Tedros Adhanom, diretor-geral da Organização Mundial da Saúde, alertou para isso no X;
A Europa é o continente que está a aquecer mais rapidamente na Terra, com um aquecimento duas vezes superior à média global. Neste momento, 150 milhões de pessoas vivem sob calor extremo, centenas morreram, as escolas estão fechadas e as redes elétricas estão no limite. Impulsionado pelas alterações climáticas e pelo aquecimento global, o fenómeno da onda de calor «que ocorre uma vez por geração» acontece agora quase anualmente. Avisaram-nos. Desde 21 de junho, registaram-se mais de 1 300 mortes em excesso relacionadas com as altas temperaturas na Europa. O stress térmico é frequentemente apelidado de «assassino silencioso» – e as casas, os locais de trabalho e as escolas europeias não foram construídos para estas temperaturas.
A @WHO está a trabalhar com os seus Estados-Membros e parceiros para fazer face às ameaças à saúde decorrentes do calor extremo, centrando-se na preparação, na prevenção e em respostas mais sólidas por parte dos sistemas de saúde.
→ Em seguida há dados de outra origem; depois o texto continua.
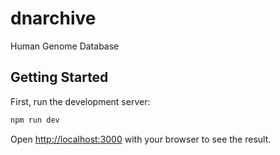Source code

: # dnarchive

Human Genome Database

## Getting Started

First, run the development server:

```bash
npm run dev
```

Open [http://localhost:3000](http://localhost:3000) with your browser to see the result.
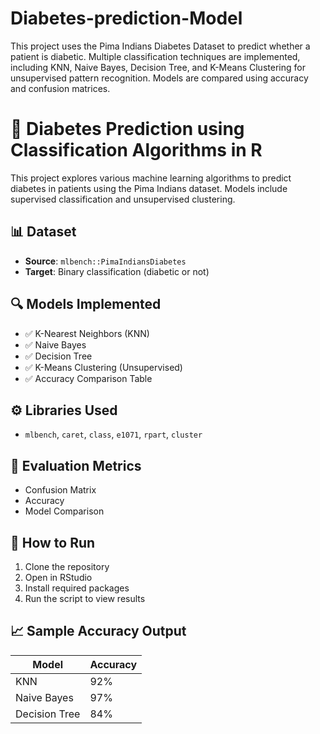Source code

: # Diabetes-prediction-Model
This project uses the Pima Indians Diabetes Dataset to predict whether a patient is diabetic. Multiple classification techniques are implemented, including KNN, Naive Bayes, Decision Tree, and K-Means Clustering for unsupervised pattern recognition. Models are compared using accuracy and confusion matrices.



# 🤖 Diabetes Prediction using Classification Algorithms in R

This project explores various machine learning algorithms to predict diabetes in patients using the Pima Indians dataset. Models include supervised classification and unsupervised clustering.

## 📊 Dataset
- **Source**: `mlbench::PimaIndiansDiabetes`
- **Target**: Binary classification (diabetic or not)

## 🔍 Models Implemented
- ✅ K-Nearest Neighbors (KNN)
- ✅ Naive Bayes
- ✅ Decision Tree
- ✅ K-Means Clustering (Unsupervised)
- ✅ Accuracy Comparison Table

## ⚙️ Libraries Used
- `mlbench`, `caret`, `class`, `e1071`, `rpart`, `cluster`

## 🧪 Evaluation Metrics
- Confusion Matrix
- Accuracy
- Model Comparison

## 🧾 How to Run
1. Clone the repository
2. Open in RStudio
3. Install required packages
4. Run the script to view results

## 📈 Sample Accuracy Output
| Model         | Accuracy |
|---------------|----------|
| KNN           | 92%      |
| Naive Bayes   | 97%      |
| Decision Tree | 84%      |





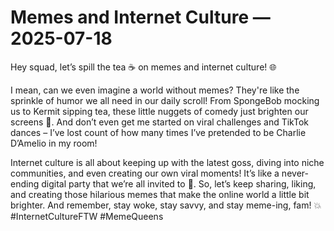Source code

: # Memes and Internet Culture — 2025-07-18

Hey squad, let’s spill the tea ☕️ on memes and internet culture! 🌐

I mean, can we even imagine a world without memes? They're like the sprinkle of humor we all need in our daily scroll! From SpongeBob mocking us to Kermit sipping tea, these little nuggets of comedy just brighten our screens 🤪. And don’t even get me started on viral challenges and TikTok dances – I’ve lost count of how many times I’ve pretended to be Charlie D’Amelio in my room!

Internet culture is all about keeping up with the latest goss, diving into niche communities, and even creating our own viral moments! It’s like a never-ending digital party that we’re all invited to 🎉. So, let’s keep sharing, liking, and creating those hilarious memes that make the online world a little bit brighter. And remember, stay woke, stay savvy, and stay meme-ing, fam! 💥 #InternetCultureFTW #MemeQueens
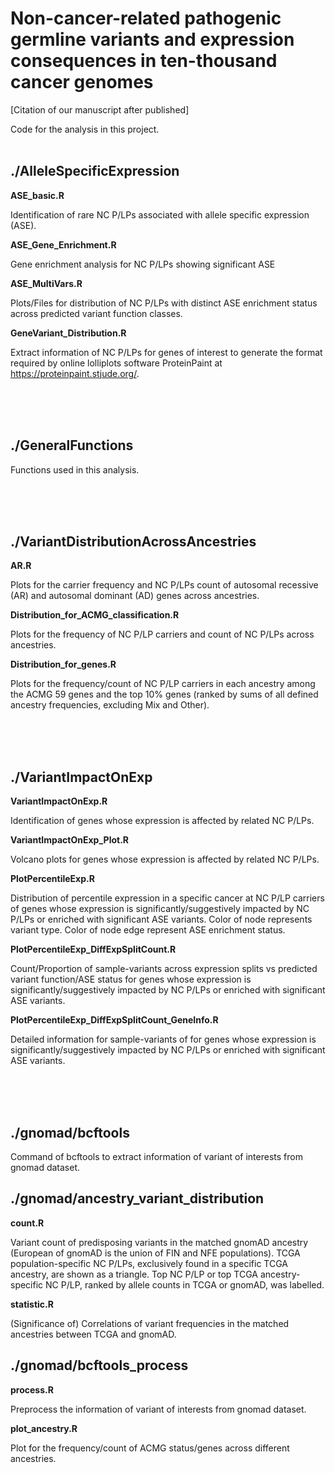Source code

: # **Non-cancer-related pathogenic germline variants and expression consequences in ten-thousand cancer genomes**

[Citation of our manuscript after published]

Code for the analysis in this project.<br /><br />

## **./AlleleSpecificExpression**

**ASE_basic.R**

Identification of rare NC P/LPs associated with allele specific expression (ASE).

**ASE_Gene_Enrichment.R**

Gene enrichment analysis for NC P/LPs showing significant ASE

**ASE_MultiVars.R**

Plots/Files for distribution of NC P/LPs with distinct ASE enrichment status across predicted variant function classes.

**GeneVariant_Distribution.R**

Extract information of NC P/LPs for genes of interest to generate the format required by online lolliplots software ProteinPaint at https://proteinpaint.stjude.org/.

<br /><br /><br />


## **./GeneralFunctions**

Functions used in this analysis.

<br /><br /><br />



## **./VariantDistributionAcrossAncestries**

**AR.R**

Plots for the carrier frequency and NC P/LPs count of autosomal recessive (AR) and autosomal dominant (AD) genes across ancestries.

**Distribution_for_ACMG_classification.R**

Plots for the frequency of NC P/LP carriers and count of NC P/LPs across ancestries.

**Distribution_for_genes.R**

Plots for the frequency/count of NC P/LP carriers in each ancestry among the ACMG 59 genes and the top 10% genes (ranked by sums of all defined ancestry frequencies, excluding Mix and Other).

<br /><br /><br />




## **./VariantImpactOnExp**

**VariantImpactOnExp.R**

Identification of genes whose expression is affected by related NC P/LPs.

**VariantImpactOnExp_Plot.R**

Volcano plots for genes whose expression is affected by related NC P/LPs.

**PlotPercentileExp.R**

Distribution of percentile expression in a specific cancer at NC P/LP carriers of genes whose expression is significantly/suggestively impacted by NC P/LPs or enriched with significant ASE variants. Color of node represents variant type. Color of node edge represent ASE enrichment status.

**PlotPercentileExp_DiffExpSplitCount.R**

Count/Proportion of sample-variants across expression splits vs predicted variant function/ASE status for genes whose expression is significantly/suggestively impacted by NC P/LPs or enriched with significant ASE variants.

**PlotPercentileExp_DiffExpSplitCount_GeneInfo.R**

Detailed information for sample-variants of for genes whose expression is significantly/suggestively impacted by NC P/LPs or enriched with significant ASE variants.

<br /><br /><br />




## **./gnomad/bcftools**

Command of bcftools to extract information of variant of interests from gnomad dataset.

## **./gnomad/ancestry_variant_distribution**

**count.R**

Variant count of predisposing variants in the matched gnomAD ancestry (European of gnomAD is the union of FIN and NFE populations). TCGA population-specific NC P/LPs, exclusively found in a specific TCGA ancestry, are shown as a triangle. Top NC P/LP or top TCGA ancestry-specific NC P/LP, ranked by allele counts in TCGA or gnomAD, was labelled.

**statistic.R**

(Significance of) Correlations of variant frequencies in the matched ancestries between TCGA and gnomAD.

## **./gnomad/bcftools_process**

**process.R**

Preprocess the information of variant of interests from gnomad dataset.

**plot_ancestry.R**

Plot for the frequency/count of ACMG status/genes across different ancestries.
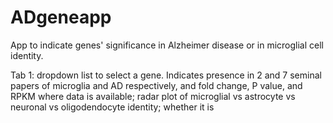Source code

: # ADgeneapp

App to indicate genes' significance in Alzheimer disease or in microglial cell identity. 

Tab 1: dropdown list to select a gene. Indicates presence in 2 and 7 seminal papers of microglia and AD respectively, and fold change, P value, and RPKM where data is available; radar plot of microglial vs astrocyte vs neuronal vs oligodendocyte identity; whether it is

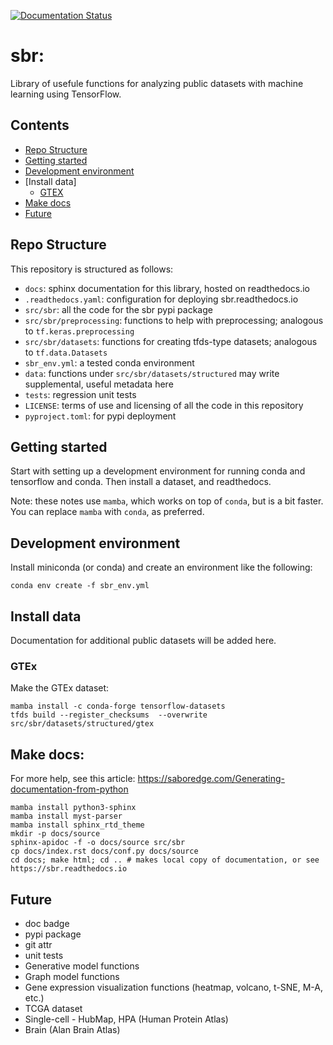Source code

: [![Documentation Status](https://readthedocs.org/projects/sbr/badge/?version=latest)](https://sbr.readthedocs.io/en/latest/?badge=latest)
# sbr: 

Library of usefule functions for analyzing public datasets with machine learning using TensorFlow.

## Contents
- [Repo Structure](#repo-structure)
- [Getting started](#getting-started)
- [Development environment](#development-environment)
- [Install data]
  - [GTEX](#gtex)
- [Make docs](#make-docs)
- [Future](#future)


## Repo Structure

This repository is structured as follows:
 - `docs`:  sphinx documentation for this library, hosted on readthedocs.io
 - `.readthedocs.yaml`: configuration for deploying sbr.readthedocs.io
 - `src/sbr`: all the code for the sbr pypi package
 - `src/sbr/preprocessing`: functions to help with preprocessing; analogous to `tf.keras.preprocessing`
 - `src/sbr/datasets`: functions for creating tfds-type datasets; analogous to `tf.data.Datasets`
 - `sbr_env.yml`: a tested conda environment
 - `data`: functions under `src/sbr/datasets/structured` may write supplemental, useful metadata here
 - `tests`: regression unit tests
 - `LICENSE`: terms of use and licensing of all the code in this repository
 - `pyproject.toml`: for pypi deployment

## Getting started

Start with setting up a development environment for running conda and tensorflow and conda. Then install a dataset, and readthedocs.

Note: these notes use `mamba`, which works on top of `conda`, but is a bit faster. You can replace `mamba` with `conda`, as preferred.

## Development environment

Install miniconda (or conda) and create an environment like the following:

```
conda env create -f sbr_env.yml
```

## Install data

Documentation for additional public datasets will be added here.

### GTEx

Make the GTEx dataset:

```
mamba install -c conda-forge tensorflow-datasets
tfds build --register_checksums  --overwrite src/sbr/datasets/structured/gtex
```

## Make docs:

For more help, see this article: https://saboredge.com/Generating-documentation-from-python

```
mamba install python3-sphinx 
mamba install myst-parser 
mamba install sphinx_rtd_theme
mkdir -p docs/source
sphinx-apidoc -f -o docs/source src/sbr
cp docs/index.rst docs/conf.py docs/source
cd docs; make html; cd .. # makes local copy of documentation, or see https://sbr.readthedocs.io
```

## Future

* doc badge
* pypi package
* git attr
* unit tests
* Generative model functions
* Graph model functions
* Gene expression visualization functions (heatmap, volcano, t-SNE, M-A, etc.)
* TCGA dataset
* Single-cell - HubMap, HPA (Human Protein Atlas)
* Brain (Alan Brain Atlas)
Em particular, estamos a incentivar os países europeus a implementar planos de ação para a saúde face ao calor, como parte de uma agenda mais ampla destinada a proteger a saúde contra as alterações climáticas.
https://iris.who.int/server/api/core/bitstreams/2b297924-2c87-4bd8-b2a0-918a67235bd3/content
De acordo com um estudo publicado pela World Weather Attribution (WWA), uma rede europeia que estuda o papel das alterações climáticas nos fenómenos meteorológicos extremos, a atual onda de calor que assola a Europa teria sido «praticamente impossível» há apenas 50 anos e é hoje 200 vezes mais provável do que há duas décadas.
O estudo, entre outras coisas, destaca que «em 1976, quando foram batidos alguns dos anteriores recordes europeus, as temperaturas de 2026 teriam sido praticamente impossíveis de registar em junho, e também muito improváveis em qualquer outra época do ano. Em 2003, durante a primeira grande onda de calor deste século, um calor diurno como este teria sido ainda muito pouco habitual, cerca de dez vezes menos provável do que hoje em dia, enquanto que as temperaturas noturnas como as deste mês de junho teriam sido mais de cem vezes menos prováveis em 2003».
Assim, vários países europeus estão a enfrentar diferentes problemas associados ao calor extremo, como é o caso da França ou da Alemanha, onde também se registou um recorde histórico de 41,3 graus Celsius, no meio de uma onda de calor contínua que afeta significativamente as infraestruturas, os meios de transporte e outros serviços básicos, obrigando as autoridades a tomar medidas excecionais.
Os especialistas voltam a concordar que estas ondas de calor extremo, cada vez mais intensas e frequentes, são mais um sintoma das alterações climáticas provocadas pela ação humana, enquanto os obstinados continuam a apontar para o céu e a atribuir toda a culpa aos chemtrails, alegando que as forças das trevas nos pulverizam com o único objetivo de entorpecer e exterminar toda a população para, posteriormente, instaurar a nova ordem mundial do consórcio Illuminati-maçónico-reptiliano.